Residents of Edwards Hall spent seven days creating and producing an escape room for students to participate in an on-campus Halloween event.
John Ellison, a junior business management and marketing major from Lampasas, Aaron Jones, a junior Christian ministry major from Flower Mound, and Garrett Martin, a sophomore engineering major from Dallas, led a crew of 12 members.
Though Edwards has previously been home to a haunted house, this is the first escape room. Ellison said the crew found evidence of past Halloween events in the basement.
The experience uses almost the entire basement of Edwards, but there are only four actors.
“It took us about a week, but there were a lot of hours in that week,” Martin said.
Jones said they expect a large turnout despite little advertisement. In the week-long planning efforts the crew reached out to Frater Sodalis president Austin Parsons, GATA president Alex Hill and campus groups, such as LYNAY.
“We’re hoping to let word-of-mouth carry us and have another event with higher turnout on Saturday,” Martin said.
“If people go through again on Saturday, they’ll have better knowledge of what’s happening and maybe they could actually win if they lose the first time,” Jones said.
Martin said test groups averaged 15 minutes to win the escape room, though one group did lose.
Throughout the whole process, Martin said the best part was always the Walmart runs.
“We just walked around and asked, ‘Hey, what do we need in here?’ and just picked up the most random stuff and somehow made it work,” Martin said. “It was so much fun.”
The escape room is funded through the Residence Life budget.
Jones said the only setback the team faced was the absence of their makeup artist.
“The person we did have ended up having an obligation tonight, so Emily Parisi learned how to do stage makeup in less than an hour-and-a-half, and she’s doing great,” Jones said.
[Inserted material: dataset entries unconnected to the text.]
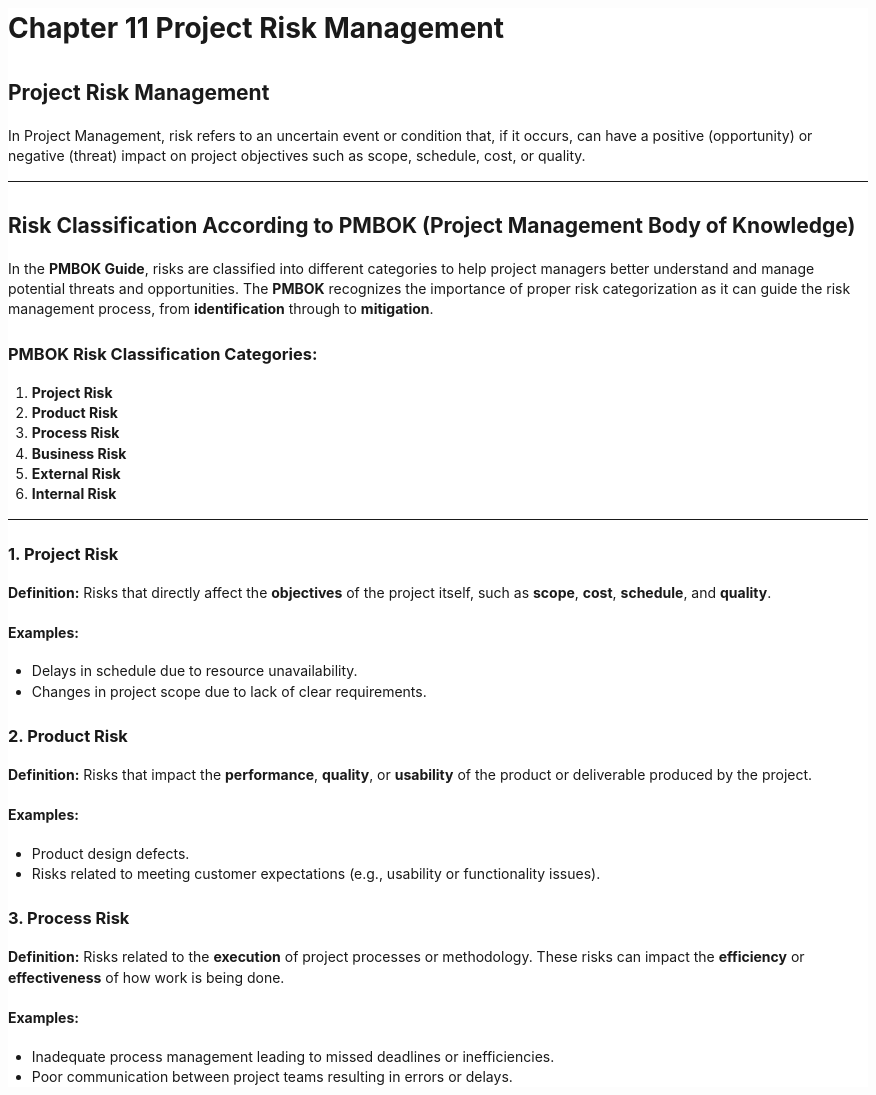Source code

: # Chapter 11 Project Risk Management

## **Project Risk Management**  
In Project Management, risk refers to an uncertain event or condition that, if it occurs, can have a positive (opportunity) or negative (threat) impact on project objectives such as scope, schedule, cost, or quality.


---
## **Risk Classification According to PMBOK (Project Management Body of Knowledge)**  

In the **PMBOK Guide**, risks are classified into different categories to help project managers better understand and manage potential threats and opportunities. The **PMBOK** recognizes the importance of proper risk categorization as it can guide the risk management process, from **identification** through to **mitigation**.

### **PMBOK Risk Classification Categories:**

1. **Project Risk**
2. **Product Risk**
3. **Process Risk**
4. **Business Risk**
5. **External Risk**
6. **Internal Risk**

---

### **1. Project Risk**  
**Definition:** Risks that directly affect the **objectives** of the project itself, such as **scope**, **cost**, **schedule**, and **quality**.

#### **Examples:**  
- Delays in schedule due to resource unavailability.  
- Changes in project scope due to lack of clear requirements.

### **2. Product Risk**  
**Definition:** Risks that impact the **performance**, **quality**, or **usability** of the product or deliverable produced by the project.

#### **Examples:**  
- Product design defects.  
- Risks related to meeting customer expectations (e.g., usability or functionality issues).

### **3. Process Risk**  
**Definition:** Risks related to the **execution** of project processes or methodology. These risks can impact the **efficiency** or **effectiveness** of how work is being done.

#### **Examples:**  
- Inadequate process management leading to missed deadlines or inefficiencies.  
- Poor communication between project teams resulting in errors or delays.
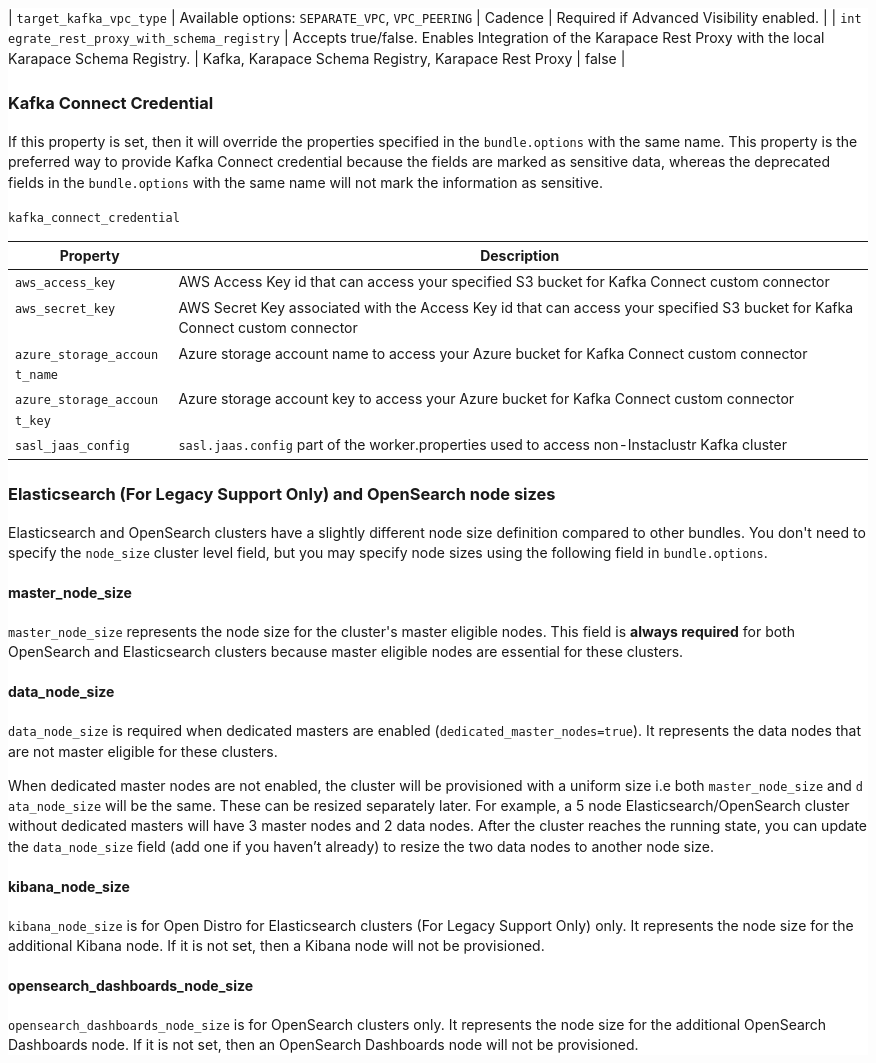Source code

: | `target_kafka_vpc_type`                                                                                                                                                                               | Available options: `SEPARATE_VPC`, `VPC_PEERING`                                                                                                                                                                                                                                  | Cadence                                                                          | Required if Advanced Visibility enabled. |
| `integrate_rest_proxy_with_schema_registry`                                                                                                                                                           | Accepts true/false. Enables Integration of the Karapace Rest Proxy with the local Karapace Schema Registry.                                                                                                                                                                       | Kafka, Karapace Schema Registry, Karapace Rest Proxy                             | false                                    |

### Kafka Connect Credential

If this property is set, then it will override the properties specified in the `bundle.options` with the same name.
This property is the preferred way to provide Kafka Connect credential because the fields are marked as sensitive data,
whereas the deprecated fields in the `bundle.options` with the same name will not mark the information as sensitive.

`kafka_connect_credential`

| Property                     | Description                                                                                                                  |
|------------------------------|------------------------------------------------------------------------------------------------------------------------------|
| `aws_access_key`             | AWS Access Key id that can access your specified S3 bucket for Kafka Connect custom connector                                |
| `aws_secret_key`             | AWS Secret Key associated with the Access Key id that can access your specified S3 bucket for Kafka Connect custom connector |
| `azure_storage_account_name` | Azure storage account name to access your Azure bucket for Kafka Connect custom connector                                    |
| `azure_storage_account_key`  | Azure storage account key to access your Azure bucket for Kafka Connect custom connector                                     |
| `sasl_jaas_config`           | `sasl.jaas.config` part of the worker.properties used to access non-Instaclustr Kafka cluster                                |

### Elasticsearch (For Legacy Support Only) and OpenSearch node sizes

Elasticsearch and OpenSearch clusters have a slightly different node size definition compared to other bundles. You don't need to specify the `node_size` cluster level field, but you may specify node sizes using the following field in `bundle.options`.

#### master_node_size

`master_node_size` represents the node size for the cluster's master eligible nodes. This field is **always required** for both OpenSearch and Elasticsearch clusters because master eligible nodes are essential for these clusters.

#### data_node_size

`data_node_size` is required when dedicated masters are enabled (`dedicated_master_nodes=true`). It represents the data nodes that are not master eligible for these clusters.

When dedicated master nodes are not enabled, the cluster will be provisioned with a uniform size i.e both `master_node_size` and `data_node_size` will be the same. These can be resized separately later. For example, a 5 node Elasticsearch/OpenSearch cluster without dedicated masters will have 3 master nodes and 2 data nodes. After the cluster reaches the running state, you can update the `data_node_size` field (add one if you haven’t already) to resize the two data nodes to another node size.

#### kibana_node_size

`kibana_node_size` is for Open Distro for Elasticsearch clusters (For Legacy Support Only) only. It represents the node size for the additional Kibana node. If it is not set, then a Kibana node will not be provisioned. 

#### opensearch_dashboards_node_size

`opensearch_dashboards_node_size` is for OpenSearch clusters only. It represents the node size for the additional OpenSearch Dashboards node. If it is not set, then an OpenSearch Dashboards node will not be provisioned.
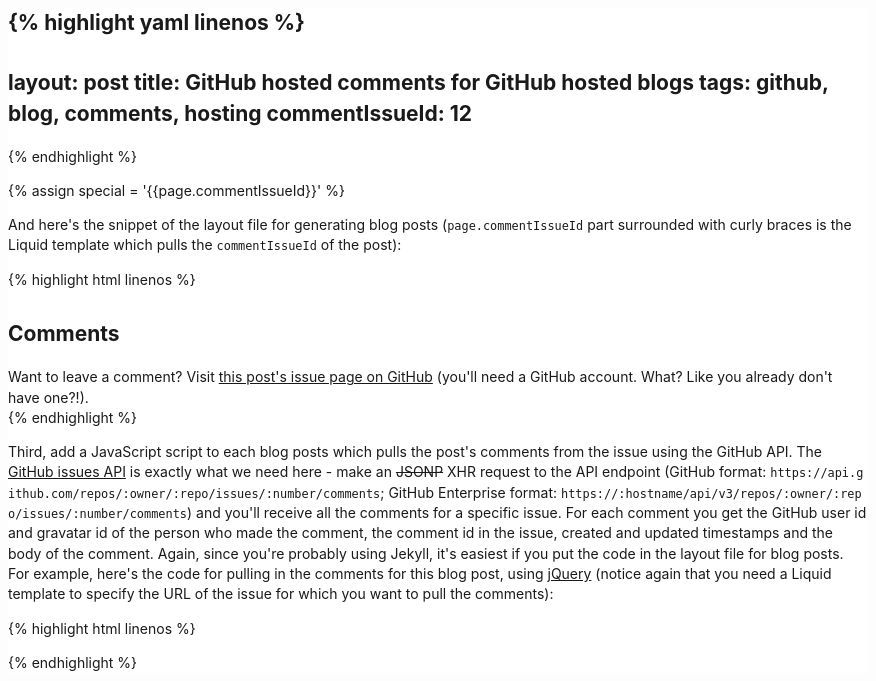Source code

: {% highlight yaml linenos %}
---
layout: post
title: GitHub hosted comments for GitHub hosted blogs
tags: github, blog, comments, hosting
commentIssueId: 12
---
{% endhighlight %}

{% assign special = '{{page.commentIssueId}}' %}

And here's the snippet of the layout file for generating blog posts (``page.commentIssueId`` part surrounded with curly braces is the Liquid template which pulls the ``commentIssueId`` of the post):

{% highlight html linenos %}
<div id="comments">
  <h2>Comments</h2>
  <div id="header">
    Want to leave a comment? Visit <a href="https://github.com/izuzak/izuzak.github.com/issues/{{special}}"> this post's issue page on GitHub</a> (you'll need a GitHub account. What? Like you already don't have one?!).
  </div>
</div>
{% endhighlight %}

Third, add a JavaScript script to each blog posts which pulls the post's comments from the issue using the GitHub API. The [GitHub issues API](http://developer.github.com/v3/issues/) is exactly what we need here - make an <del>JSONP</del> XHR request to the API endpoint (GitHub format: `https://api.github.com/repos/:owner/:repo/issues/:number/comments`; GitHub Enterprise format: `https://:hostname/api/v3/repos/:owner/:repo/issues/:number/comments`) and you'll receive all the comments for a specific issue. For each comment you get the GitHub user id and gravatar id of the person who made the comment, the comment id in the issue, created and updated timestamps and the body of the comment. Again, since you're probably using Jekyll, it's easiest if you put the code in the layout file for blog posts. For example, here's the code for pulling in the comments for this blog post, using [jQuery](http://api.jquery.com/jQuery.ajax/) (notice again that you need a Liquid template to specify the URL of the issue for which you want to pull the comments):

{% highlight html linenos %}
<script type="text/javascript" src="http://ajax.googleapis.com/ajax/libs/jquery/1/jquery.min.js"></script>

<script type="text/javascript">
  function loadComments(data) {
   // ...
  }

  $.ajax("https://api.github.com/repos/izuzak/izuzak.github.com/issues/{{page.commentIssueId}}/comments", {
    headers: {Accept: "application/vnd.github.full+json"},
    success: function(msg){
      loadComments(msg);
   }
  });
</script>
{% endhighlight %}
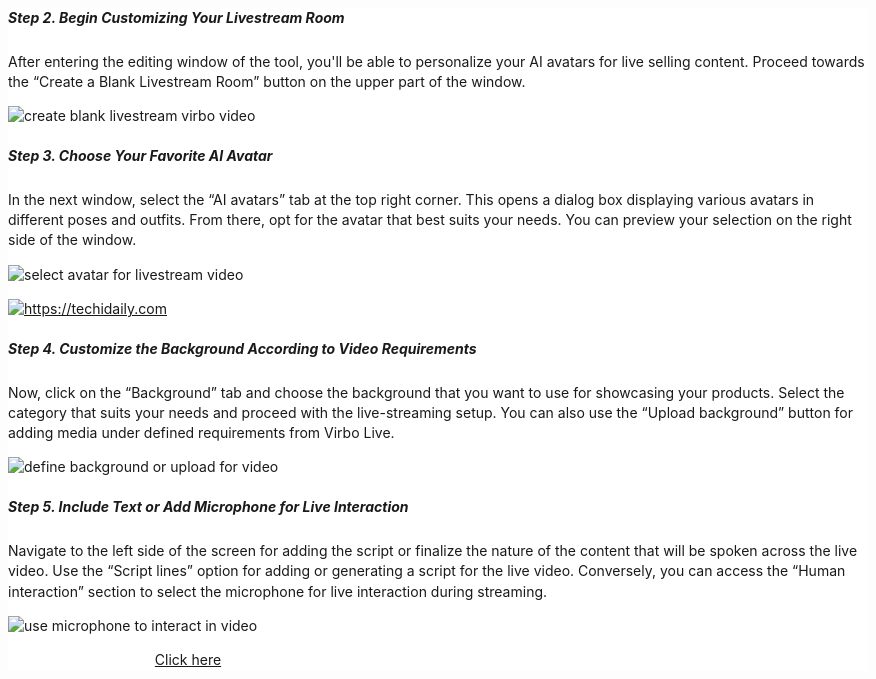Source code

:##### Step 2\. Begin Customizing Your Livestream Room

After entering the editing window of the tool, you'll be able to personalize your AI avatars for live selling content. Proceed towards the “Create a Blank Livestream Room” button on the upper part of the window.

![create blank livestream virbo video](https://images.wondershare.com/virbo/article/2024/03/best-livestream-shopping-apps-to-use-4.jpg)

##### Step 3\. Choose Your Favorite AI Avatar

In the next window, select the “AI avatars” tab at the top right corner. This opens a dialog box displaying various avatars in different poses and outfits. From there, opt for the avatar that best suits your needs. You can preview your selection on the right side of the window.

![select avatar for livestream video](https://images.wondershare.com/virbo/article/2024/03/best-livestream-shopping-apps-to-use-5.jpg)


<a href="https://appsumo.8odi.net/c/5597632/2043618/7443" target="_top" id="2043618">
  <img src="//a.impactradius-go.com/display-ad/7443-2043618" border="0" alt="https://techidaily.com" width="728" height="90"/>
</a>
<img height="0" width="0" src="https://appsumo.8odi.net/i/5597632/2043618/7443" style="position:absolute;visibility:hidden;" border="0" />

##### Step 4\. Customize the Background According to Video Requirements

Now, click on the “Background” tab and choose the background that you want to use for showcasing your products. Select the category that suits your needs and proceed with the live-streaming setup. You can also use the “Upload background” button for adding media under defined requirements from Virbo Live.

![define background or upload for video](https://images.wondershare.com/virbo/article/2024/03/best-livestream-shopping-apps-to-use-6.jpg)

##### Step 5\. Include Text or Add Microphone for Live Interaction

Navigate to the left side of the screen for adding the script or finalize the nature of the content that will be spoken across the live video. Use the “Script lines” option for adding or generating a script for the live video. Conversely, you can access the “Human interaction” section to select the microphone for live interaction during streaming.

![use microphone to interact in video](https://images.wondershare.com/virbo/article/2024/03/best-livestream-shopping-apps-to-use-7.jpg)


<span id="1983446">
					<video width="360" height="150" style="cursor:pointer"
           poster="//a.impactradius-go.com/display-clicktoplayimage/1983446.png"
           onclick="if(!this.playClicked){this.play();this.setAttribute('controls',true);this.playClicked=true;}">
	   <source src="//a.impactradius-go.com/display-ad/22993-1983446">
	   <img src="//a.impactradius-go.com/display-clicktoplayimage/1983446.png" style="border: none; height: 100%; width: 100%; object-fit: contain">
	</video>
	<div style="width:360px;text-align:center"><a href="javascript:window.open(decodeURIComponent('https%3A%2F%2Fhomestyler.sjv.io%2Fc%2F5597632%2F1983446%2F22993'), '_blank');void(0);">Click here</a></div>
</span>
<img height="0" width="0" src="https://imp.pxf.io/i/5597632/1983446/22993" style="position:absolute;visibility:hidden;" border="0" />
Parisi, junior accounting and finance major from Harker Heights, said she tried to remember everything she had seen on Instagram to help the group.
“I learned it yesterday and practiced bruises a little bit,” Parisi said. “Within a few hours, I had it down and kept doing it. I looked up a few YouTube videos to remind myself how to do it. In high school I helped with dramatic makeup for plays, but before this, I had never done it. I was pretty impressed I was able to learn it so quickly.”
The escape room will be open and free to students from 7-9 p.m. Wednesday night and from 8-11 p.m. Saturday.